GPS correletors are not the thing that you are looking for, although
you could use a GPS receiver to help with the reference oscillator.
The Accuracy of the reference oscillator determines the accuracy of
the entire system.

I would start with building one dish and then extending it to another
one.

This sounds like a fun project.


Dave Bengtson

On Sun, 21 May 2000 00:30:07 -0600, in  you wrote:

{Quote hidden}

2000\05\23@030620 by Robert Rolf

picon face
David Bengtson wrote:
> Well, you have a somewhat complex problem on your hand. You will need

Yes, it is that, but we're tackling it one piece at a time.
The hard/expensive part, getting big dishes, turned out to be the
easiest step, what with the DTH dishes displacing the BUDs.

> to end up building a Phase locked loop from the cheap DRO's that you
> have. You will also  need to come up with a very stable reference

Yes, that is the plan. Time and access to test equipment we have.
Thousands of dollars for commercial oscillators, we don't.
We also want others to be able to reproduce our work.

> oscillator. Here is a rough ASCII Diagram (Fixed Pitch Font, Please)
>
>   Ref--------Divider-------Phase-------Loop------DRO---------Stable RF
>   Osc.                     Detector    Filter         |
>                              |                        |
>                              |                        |
>                              |--- Divider-------------|
>
> This is the canonical block diagram of a Phase Locked loop. You have

Yes, I'm familiar with it. However, at microwave frequencies, the
output divider is exceedingly difficult to make. I'm looking at
some form of PIN diode sampler (like used in the old TEK 491 SA)
to do the phase detection. The hope is that the DRO's are stable
enough (100Mhz or so) that a good 100Mhz reference will hold them.

> the Section marked DRO, and you need to design a build the rest of it.

Yep, that is the challenge (and learning experience).
The key question I need to have an answer for it can the DRO's found
in consumer LNB's be voltage controlled over a sufficient range to
stay in lock over temperature (-40 to +70 like we get up here).

> Once you do that, you will be able to use this as a stable RF source
> for doing Radio Astronomy and Radio Interferometry. I have seen
> several web sites that talk about amateur radio astronomy, and a good
> web search will turn up several, including ones that talk about
> interferometry. I think that what you want to search for is Project
> Bambi. (I don't name them).

I am familiar with the various web sites. Most of the amateurs
are doing simple total power receivers or waveguide type
interferometers,
with relatively short (meters) baselines. We hope to do better, but
it's a long road yet. MIT has a very nice design built out of standard
parts, but they obviously have a -real- budget.

────────────────────────────────────────

## Set problem 1
Please copy the stretch of the radio interferometry thread from "The hard/expensive part, getting" through "oscillators, we don't." word for word.
## Set problem 2
Mark each statement (a) to (c) as yes or no according to the radio interferometry thread, and quote the words from it that settle each one.
(a) Getting big dishes turned out to be the easiest step.
(b) The group has thousands of dollars to spend on commercial oscillators.
(c) Most amateurs are working with interferometer baselines measured in kilometers.
## Set problem 3
Extend the radio interferometry thread past its last sentence.

## Collected data
────────────────────────────────────────

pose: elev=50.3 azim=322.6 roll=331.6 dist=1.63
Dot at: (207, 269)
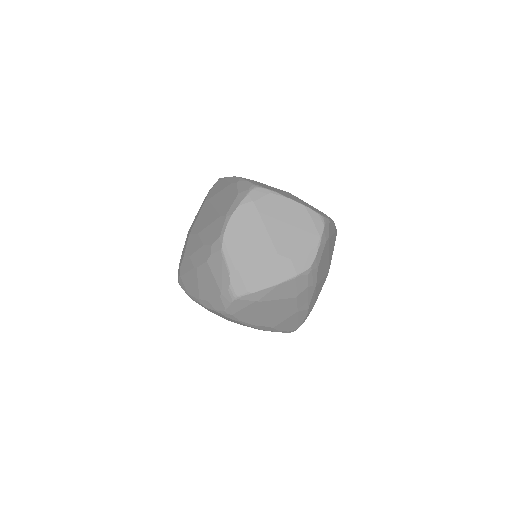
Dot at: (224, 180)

────────────────────────────────────────

## Exercise response 1
The hard/expensive part, getting big dishes, turned out to be the
easiest step, what with the DTH dishes displacing the BUDs.

> to end up building a Phase locked loop from the cheap DRO's that you
> have. You will also  need to come up with a very stable reference

Yes, that is the plan. Time and access to test equipment we have.
Thousands of dollars for commercial oscillators, we don't.

## Exercise response 2
(a) Yes: "The hard/expensive part, getting big dishes, turned out to be the easiest step"
(b) No: "Thousands of dollars for commercial oscillators, we don't."
(c) No: "with relatively short (meters) baselines"

## Exercise response 3
> GPS correletors are not the thing that you are looking for, although

That was a suggestion from a helpful PICLIST member.
However, the GPS RF chips are working around what would be our IF (since
the GPS industry makes the technology much cheaper to acquire). If one
supplied the 2nd dish signal as the 'chip', one -might- get a cheap
high frequency correlator. Obviously I'll have to look at the approach
in much more detail. Its just a wild thought at the moment.

> you could use a GPS receiver to help with the reference oscillator.

That is one option we are exploring. There is a nice design
(PIC based) that Brook Shera has put together to use the 1 PPS out of a
GPS. We're hoping to modify it a bit for WWVB reception (since it's
cheaper to build, [loopstick, bandpass crystal, op-amp and comparator]).

The plan is to come up with methods that amateurs can duplicate for
themselves without too much effort. Things like building your own
TCXO's with a 12Cxxx part as controller.

> The Accuracy of the reference oscillator determines the accuracy of
> the entire system.

Of course, although here it is more a case of STABILITY than accuracy.
We're not into sub megahertz spectral line analysis (yet), and the
DRO's will probably have too much jitter for that to work in any case.

Basic interferometry will work as long as both LOs are locked together,
but pumping 5150Mhz over 300 Meters (no waveguides) is no easy task. It
also doesn't allow for really wide baseline techniques to be developed.

> I would start with building one dish and then extending it to another
> one.

But one dish does not an interferometer make <G>.
I already do TPR radio astronomy twice a year, during sun-out season.


> This sounds like a fun project.

It's supposed to be. However, since I'm the only RF guy on the 'team'
I'm a bit overwhelmed by how much I have to do and yet learn, and
I need any help I can get to at get pointed in the right direction.
Why reinvent the wheel if someone has already done this sort of thing?

Thank you for your comments.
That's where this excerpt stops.